LITTLE ROCK — Increasingly bitter Republican campaigns for attorney general and the state Senate, which have featured critics of President Barack Obama being cast as his closest allies, come to an end Tuesday as voters cast their ballots in Arkansas' primary runoff election.

Light turnout was expected in Tuesday's election, with the only statewide matchup being the GOP contest for attorney general. The secretary of state's office has predicted that 3 or 4 percent of the state's 1.6 million registered voters will cast a ballot in Tuesday's election.

Little Rock lawyers Leslie Rutledge and David Sterling have spent the past three weeks jabbing at each other's conservative credentials and legal experience as they vie for the GOP nomination for attorney general. The winner of Tuesday's runoff will face Democratic state Rep. Nate Steel and Libertarian nominee Aaron Cash in the fall election.

Rutledge, 38, is a former lawyer for the Republican National Committee and ex-Gov. Mike Huckabee. Sterling, 45, is a former assistant city manager of Hope who has been in private practice for the past 15 years.

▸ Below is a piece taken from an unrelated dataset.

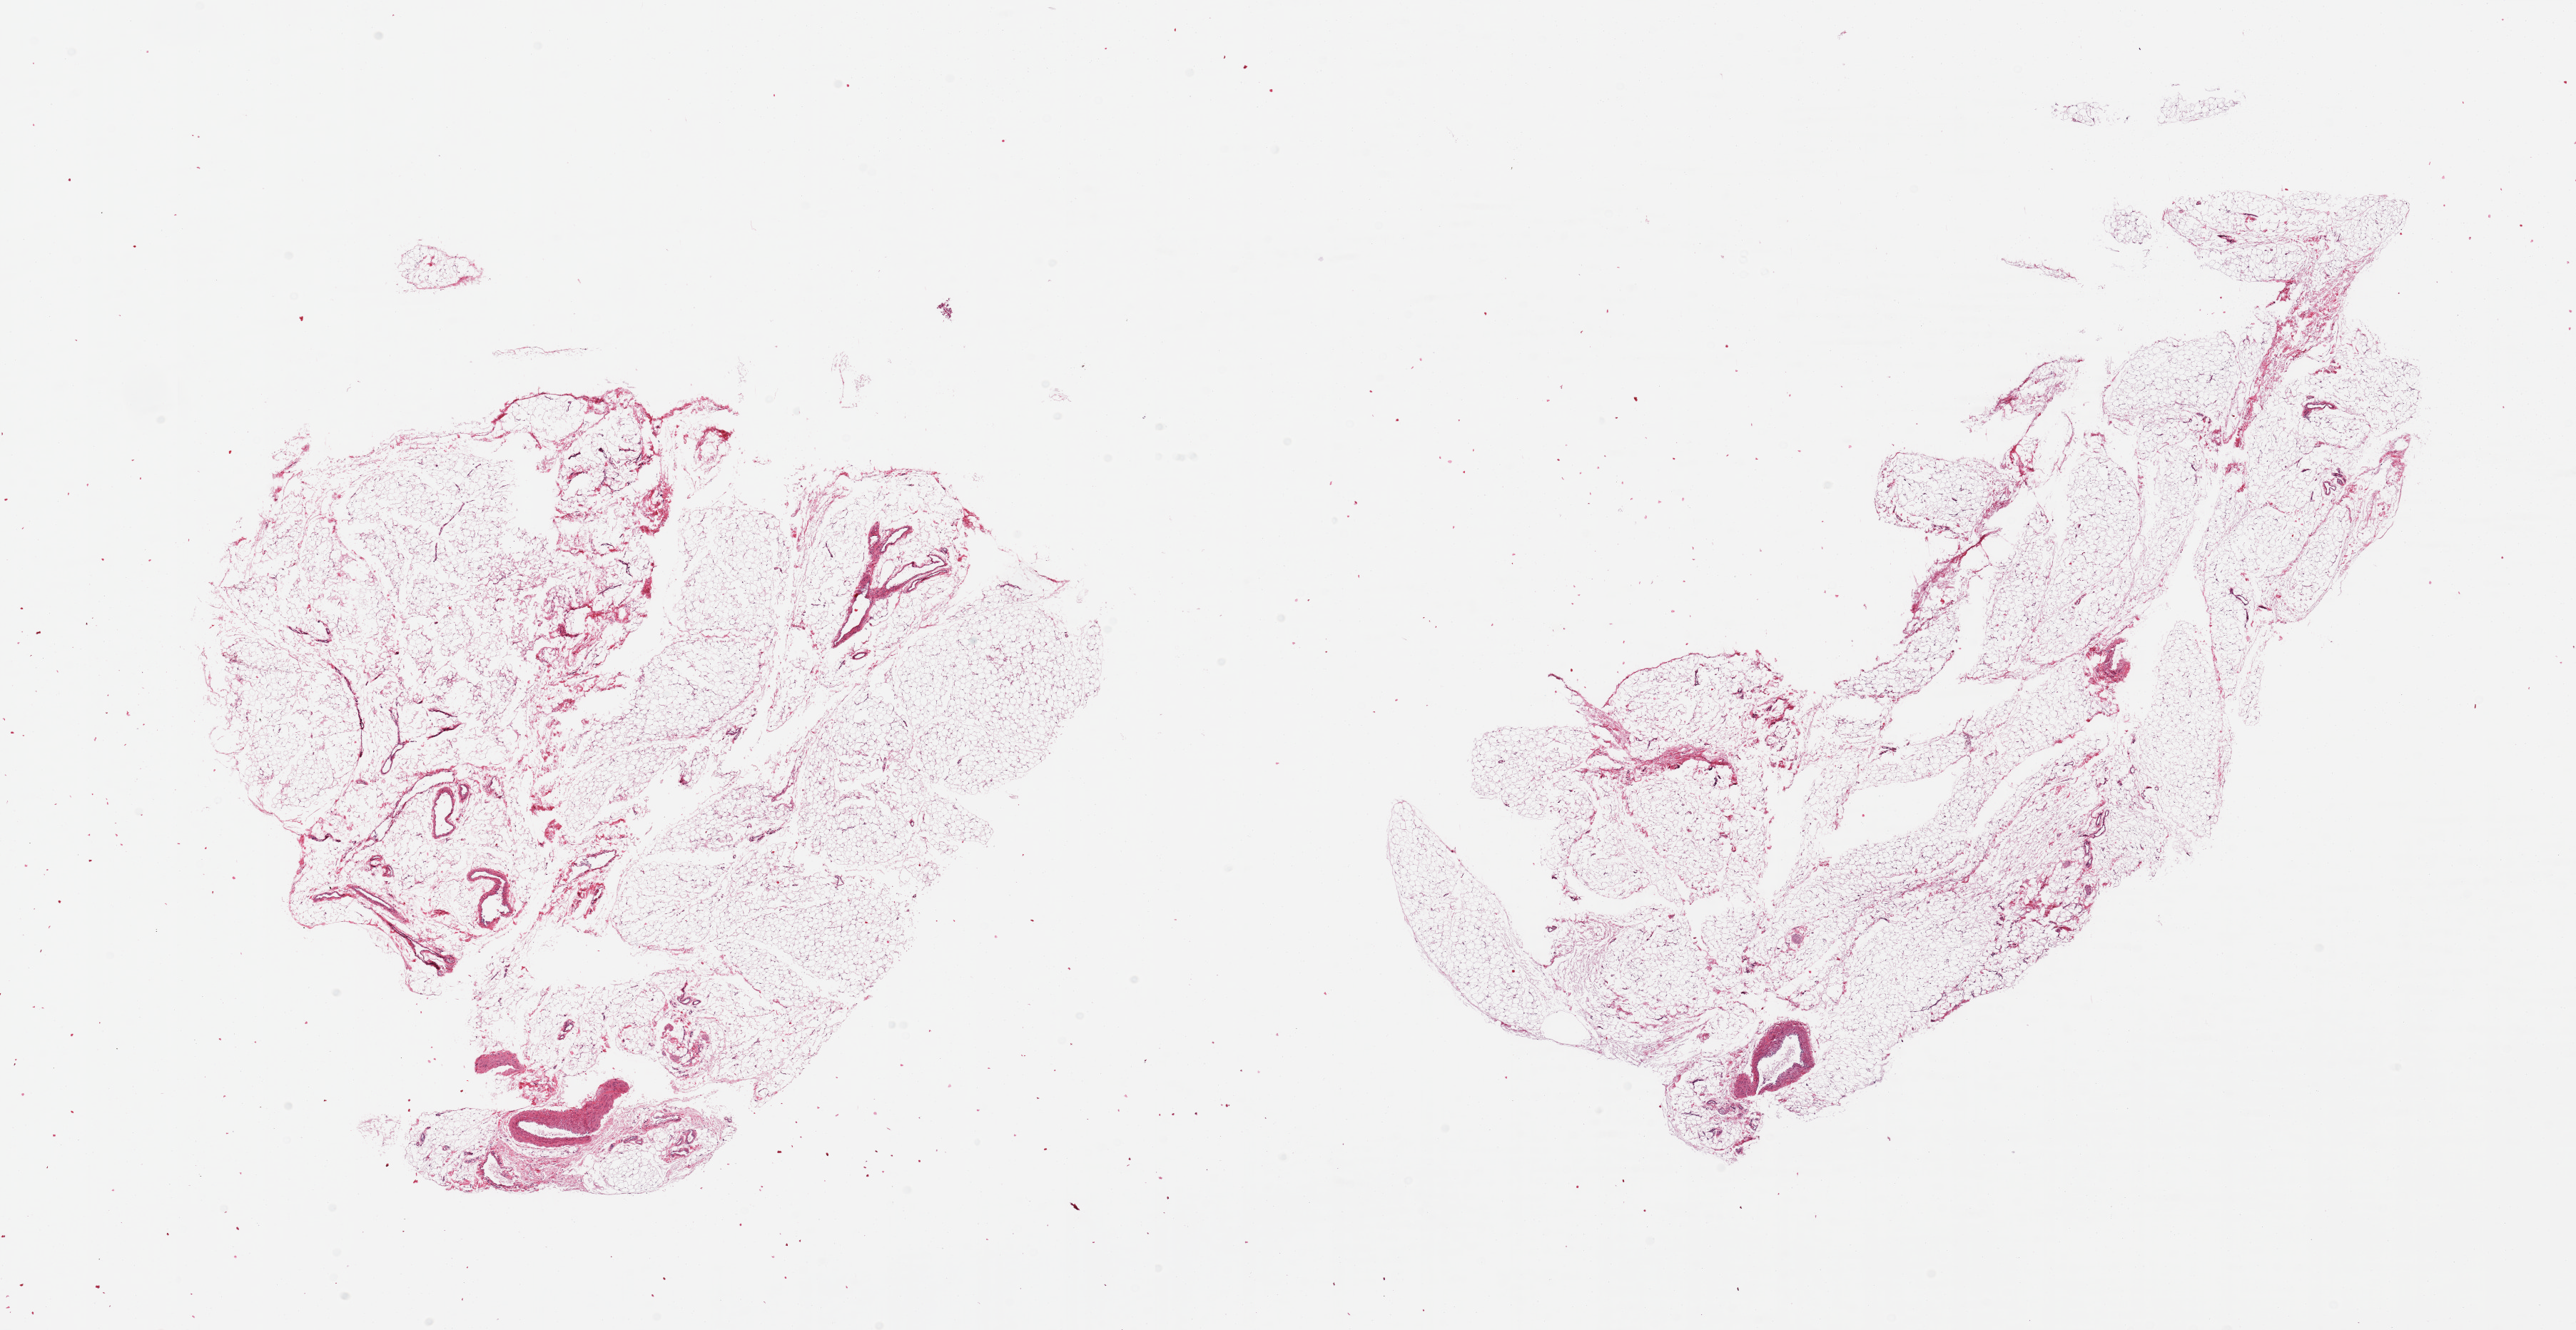
Hematoxylin and eosin (H&E) whole-slide image — shown as a low-resolution overview of the whole scanned area (about 28.5 x 14.7 mm). PAXgene-fixed, paraffin-embedded tissue. Target tissue: omentum. Tissue donor sample. Donor: female.
* pathologist's review note for this sample: 2 pieces, ~5% vascular elements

Rutledge finished first the May 20 primary but failed to win the majority needed to claim the GOP nomination outright. She's enjoyed a healthy fundraising lead over Sterling, but has been targeted by an outside group that's praised him for proposing a "Stand Your Ground" law. The ads and mailers by the Judicial Crisis Network have compared Rutledge to Obama and House Democratic Leader Nancy Pelosi for not advocating similar legislation.

Rutledge has denounced the ads, saying state law already allows the use of deadly force in self-defense. Sterling has said he didn't have anything to do with the spots, but said he doesn't believe they're inaccurate.

The two have also clashed over the death penalty. Sterling has proposed resuming executions and resorting to the electric chair while the state's lethal injection law remains in limbo because of court challenges. Rutledge has called the proposal irresponsible, noting that the state's electric chair is currently in a museum.

The Republican runoff for state Senate District 17 in northern Arkansas, which has focused primarily on the state's compromise Medicaid expansion, has similarly heated rhetoric. The race pits state Rep. John Burris, an architect of the "private option," against Scott Flippo, an assisted living facility owner who says he'll push for the program's end if elected.

Under the private option, Arkansas is using federal Medicaid money to purchase private insurance for the poor. More than 170,000 people have signed up for the program, which Burris and other supporters crafted as an alternative to expanding Medicaid under the federal health law.

Flippo and an outside group opposed to the program have accused Burris of embracing the federal health law they both deride as "Obamacare" by supporting the private option. Burris has said Flippo is misleading voters about the program. There's no Democrat running for the seat in the fall.

Tuesday's election also features a Democratic runoff for a southeast Arkansas House seat.